There was a short silence. ‘Are you serious?’ The voice was utterly calm, simply posing a question. But the words and tone carried a hint of censure, even of faint disbelief.

And if there was anything Benson hated more it was censure of any kind, especially of his own actions or decisions.

‘Do you have a problem with that?’ he snarled. ‘Or should I go elsewhere?’

‘No. But it increases the element of risk.’

‘Christ. OK — how much?’

Two-One gave him a figure, and Benson’s instinct was to refuse. But he realized that the fee for getting rid of both people would be chicken feed compared with what he and the others would make on the energy markets if everything worked out and their plans weren’t ruined at the last minute.
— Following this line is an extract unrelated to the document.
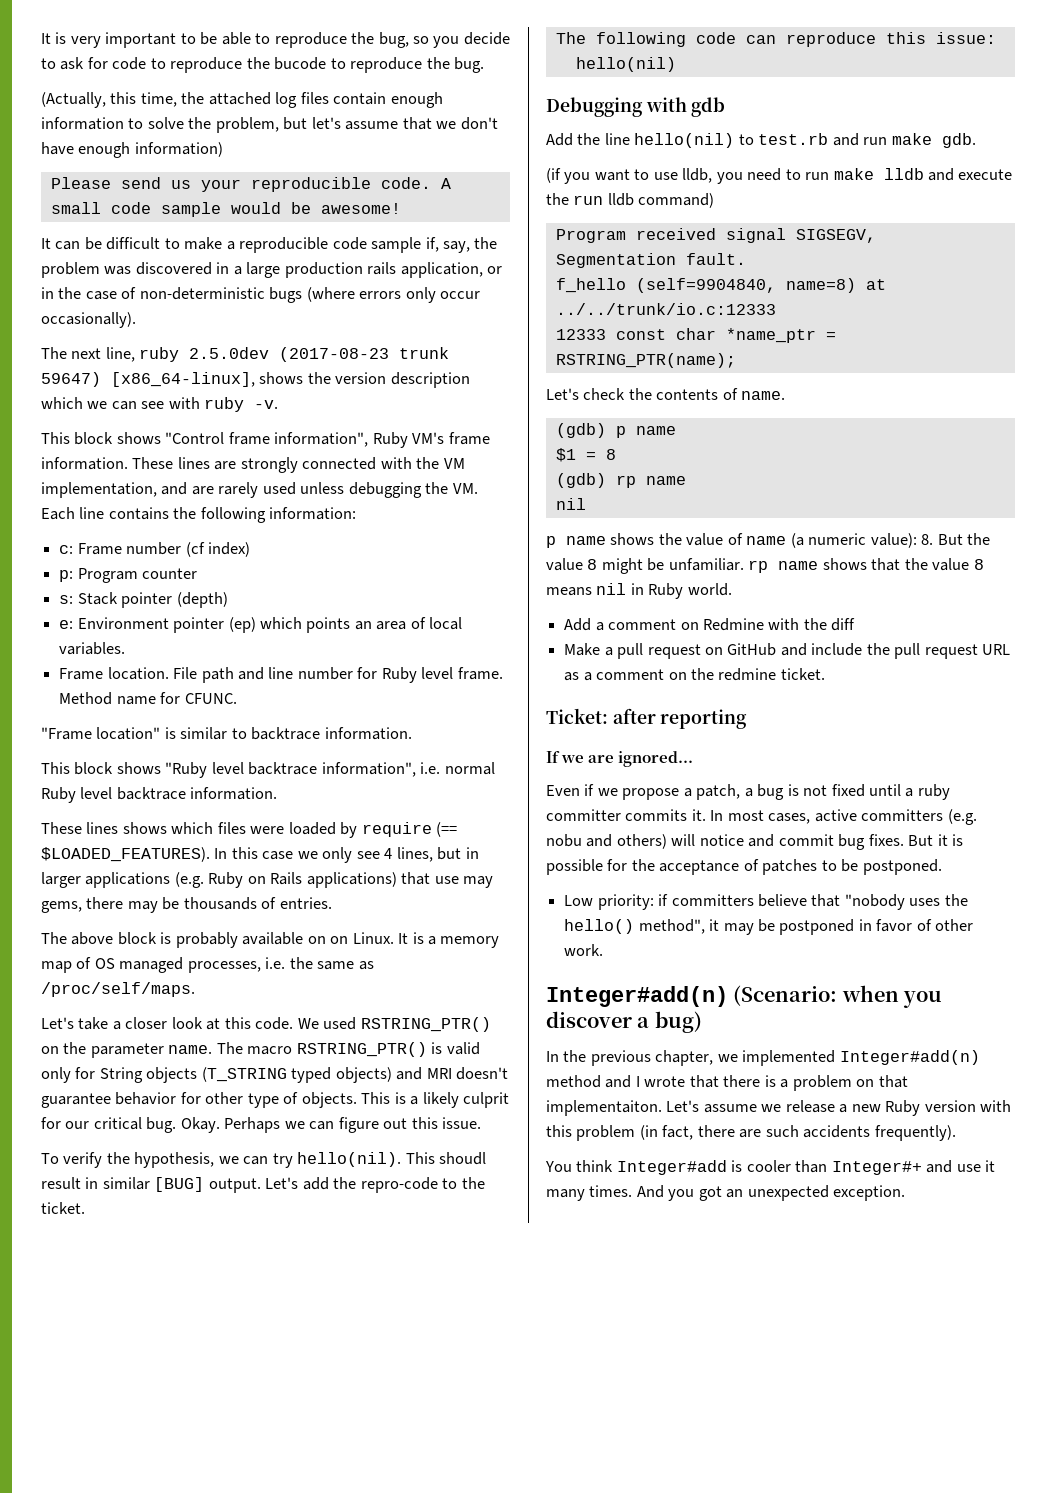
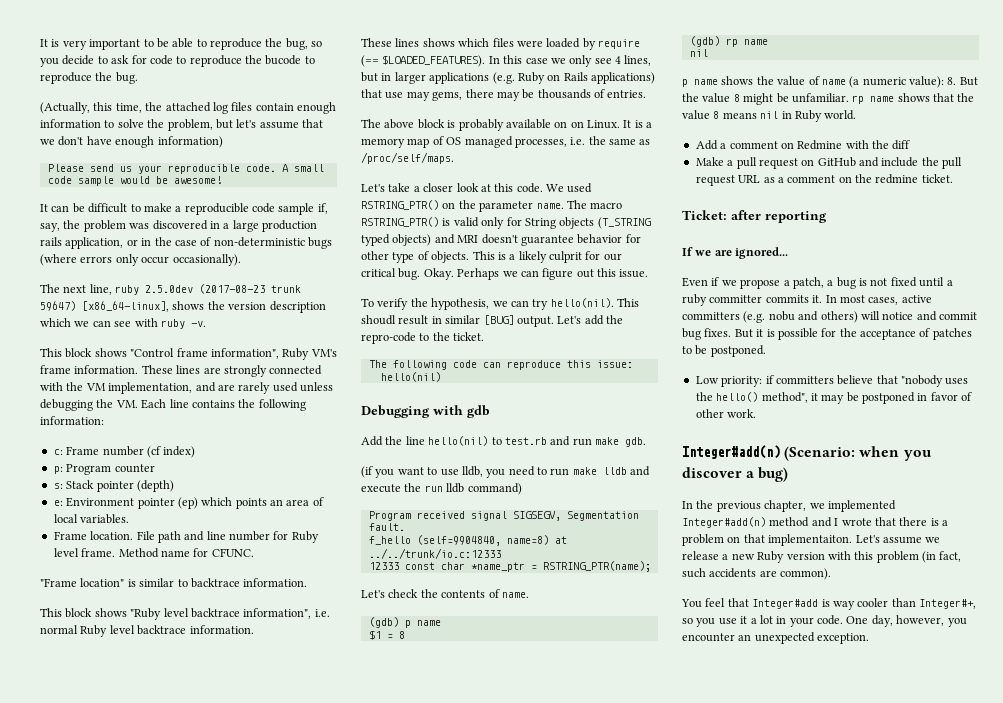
[697,1125,956,1141] there are such accidents frequently). -> [682,568,832,580] such accidents are common).
[576,1160,614,1172] think -> [705,598,749,607] feel that
(743, 1166) none -> [832,601,855,610] way
[831,1160,996,1175] [546,1185,722,1201] Integer#+ and use it many times. And you got -> [919,599,976,609] [682,615,967,627] [682,633,735,642] Integer#+, so you use it a lot in your code. One day, however, you encounter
‘Very well.’ He closed his eyes and felt a moment of almost sexual excitement go through him. His instinct had been to deal with Conkley, to stop him talking further and to teach the gutless little creep a lesson. But there was a survival aspect to this, too. Take out the disaffected and treacherous civil servant and there would be no case, no matter how persuasive Cready might be. Allegations were just that and without living proof the story would wither and die. But there would always be lingering suspicions in the minds of some in this city, where seeking advantage through rumour was almost an Olympic sport. And he had too much to lose to risk coming under the microscope that was insider talk.

‘Are you certain?’ Two-One’s voice again, probing and soft, wanting confirmation.

‘I’m certain.’ And indeed he was. Why not wipe the board completely clean? Dealing with Marcella Cready would be payback for all the grief she had caused him and others in the past by her allegations and suggestions. More than one person in the administration had dismissed her at their cost, and he knew her passing would be met with quiet smiles and raised glasses all over town. Elegant. Clinical. Final.